## Text segment
++++++++++++++++++++

Applicant S was a married Afghan male of Pashtun ethnicity, from Malizo village of Gizab district in Orozgan province, Afghanistan. He arrived in Australia on 11 July 2000 by boat. On 25 July, he applied for a protection visa and was subsequently refused by ministerial delegate. He reviewed this decision, and it was affirmed by the Tribunal.

It was accepted by decision-makers that the reason Applicant S had left Afghanistan was to avoid forcible recruitment by the Taliban. However, his refugee visa application was rejected because;'he was not targeted to the extent that he was listed or registered for recruitment by the Taliban but was merely seen as a young man who was available in that area at that time and, in the random manner of such an ad hoc drive he was able to avoid recruitment for a second time'On appeal to the federal court, Carr J overturned the Tribunal's decision for failing to have considered whether the appellant was a member of a 'particular social group' and whether his persecution was by reason of his membership of that group. Specifically, it should have considered whether 'able-bodied young men' comprised a 'particular social group' within the meaning of the Refugee Convention.

The Full Federal Court then overturned that appeal; on the basis that no evidence existed before the Tribunal which would have supported a claim that Afghan society perceived young able-bodied men as comprising a separate group.

Applicant S then obtained special leave to appeal at the High Court. He primary ground of appeal was that while a society's perceptions of the existence of a particular social group is relevant to a finding that the group exists; it is not a requirement for the group to be held to exist.

== Judgement ==
The High Court upheld Applicant S's primary ground of appeal. The court then laid out a general framework for determining whether a group falls within the definition of 'particular social group' in Art IA(2) of the Refugee Convention; as follows:First, the group must be identifiable by a characteristic or attribute common to all members of the group.

Secondly, the characteristic or attribute common to all members of the group cannot be the shared fear of persecution.

++++++++++++++++++++

Stored data:

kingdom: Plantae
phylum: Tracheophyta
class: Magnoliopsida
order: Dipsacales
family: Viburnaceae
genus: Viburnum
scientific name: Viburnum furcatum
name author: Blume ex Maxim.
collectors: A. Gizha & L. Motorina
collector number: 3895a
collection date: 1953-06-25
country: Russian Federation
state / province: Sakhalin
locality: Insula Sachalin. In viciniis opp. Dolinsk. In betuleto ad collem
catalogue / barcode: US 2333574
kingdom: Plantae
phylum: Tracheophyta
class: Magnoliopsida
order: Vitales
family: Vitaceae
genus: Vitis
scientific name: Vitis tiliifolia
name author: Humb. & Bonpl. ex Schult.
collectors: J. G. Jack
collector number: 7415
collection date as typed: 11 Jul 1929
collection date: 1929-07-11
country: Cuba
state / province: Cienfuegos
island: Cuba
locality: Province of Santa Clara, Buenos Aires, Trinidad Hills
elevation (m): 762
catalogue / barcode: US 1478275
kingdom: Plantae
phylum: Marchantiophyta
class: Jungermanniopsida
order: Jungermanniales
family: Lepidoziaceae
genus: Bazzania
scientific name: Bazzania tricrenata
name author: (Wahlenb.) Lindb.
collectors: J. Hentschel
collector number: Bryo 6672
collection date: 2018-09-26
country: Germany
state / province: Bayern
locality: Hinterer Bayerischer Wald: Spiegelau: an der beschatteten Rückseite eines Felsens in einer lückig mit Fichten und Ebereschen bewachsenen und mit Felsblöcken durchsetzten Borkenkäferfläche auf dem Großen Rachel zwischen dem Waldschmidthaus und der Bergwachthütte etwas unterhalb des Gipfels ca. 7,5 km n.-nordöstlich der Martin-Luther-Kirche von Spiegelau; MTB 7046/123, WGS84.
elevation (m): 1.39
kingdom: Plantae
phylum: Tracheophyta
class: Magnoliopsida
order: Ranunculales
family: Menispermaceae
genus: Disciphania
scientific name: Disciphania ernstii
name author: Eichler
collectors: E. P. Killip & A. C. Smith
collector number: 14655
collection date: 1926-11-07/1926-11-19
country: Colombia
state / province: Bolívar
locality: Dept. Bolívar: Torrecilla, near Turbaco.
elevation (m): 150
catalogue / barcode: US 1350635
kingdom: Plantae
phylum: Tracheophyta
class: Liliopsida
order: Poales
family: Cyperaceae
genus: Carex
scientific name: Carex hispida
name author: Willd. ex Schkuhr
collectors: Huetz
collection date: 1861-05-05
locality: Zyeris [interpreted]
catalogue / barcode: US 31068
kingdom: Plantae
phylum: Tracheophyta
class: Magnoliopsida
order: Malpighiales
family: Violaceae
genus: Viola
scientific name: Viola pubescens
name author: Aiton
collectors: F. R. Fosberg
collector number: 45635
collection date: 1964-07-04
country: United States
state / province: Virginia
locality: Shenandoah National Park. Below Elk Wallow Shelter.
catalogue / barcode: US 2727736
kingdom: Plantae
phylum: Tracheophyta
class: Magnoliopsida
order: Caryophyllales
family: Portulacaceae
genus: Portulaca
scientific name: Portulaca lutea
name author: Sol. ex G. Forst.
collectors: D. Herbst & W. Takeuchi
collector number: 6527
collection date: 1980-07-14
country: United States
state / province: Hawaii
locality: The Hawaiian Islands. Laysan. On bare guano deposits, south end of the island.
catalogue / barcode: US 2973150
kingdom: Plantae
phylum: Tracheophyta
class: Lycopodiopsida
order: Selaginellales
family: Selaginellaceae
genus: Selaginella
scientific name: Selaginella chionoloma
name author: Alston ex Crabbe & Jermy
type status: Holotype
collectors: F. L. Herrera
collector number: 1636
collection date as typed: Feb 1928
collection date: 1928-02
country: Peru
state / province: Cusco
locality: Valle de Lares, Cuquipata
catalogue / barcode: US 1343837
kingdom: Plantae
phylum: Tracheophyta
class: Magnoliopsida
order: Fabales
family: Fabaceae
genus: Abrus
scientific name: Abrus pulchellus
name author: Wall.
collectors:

++++++++++++++++++++

## To do
Reproduce the part of the summary of Applicant S's refugee case that begins at the words "The Full Federal" and stops after "held to exist.".

## Exercise output
The Full Federal Court then overturned that appeal; on the basis that no evidence existed before the Tribunal which would have supported a claim that Afghan society perceived young able-bodied men as comprising a separate group.

Applicant S then obtained special leave to appeal at the High Court. He primary ground of appeal was that while a society's perceptions of the existence of a particular social group is relevant to a finding that the group exists; it is not a requirement for the group to be held to exist.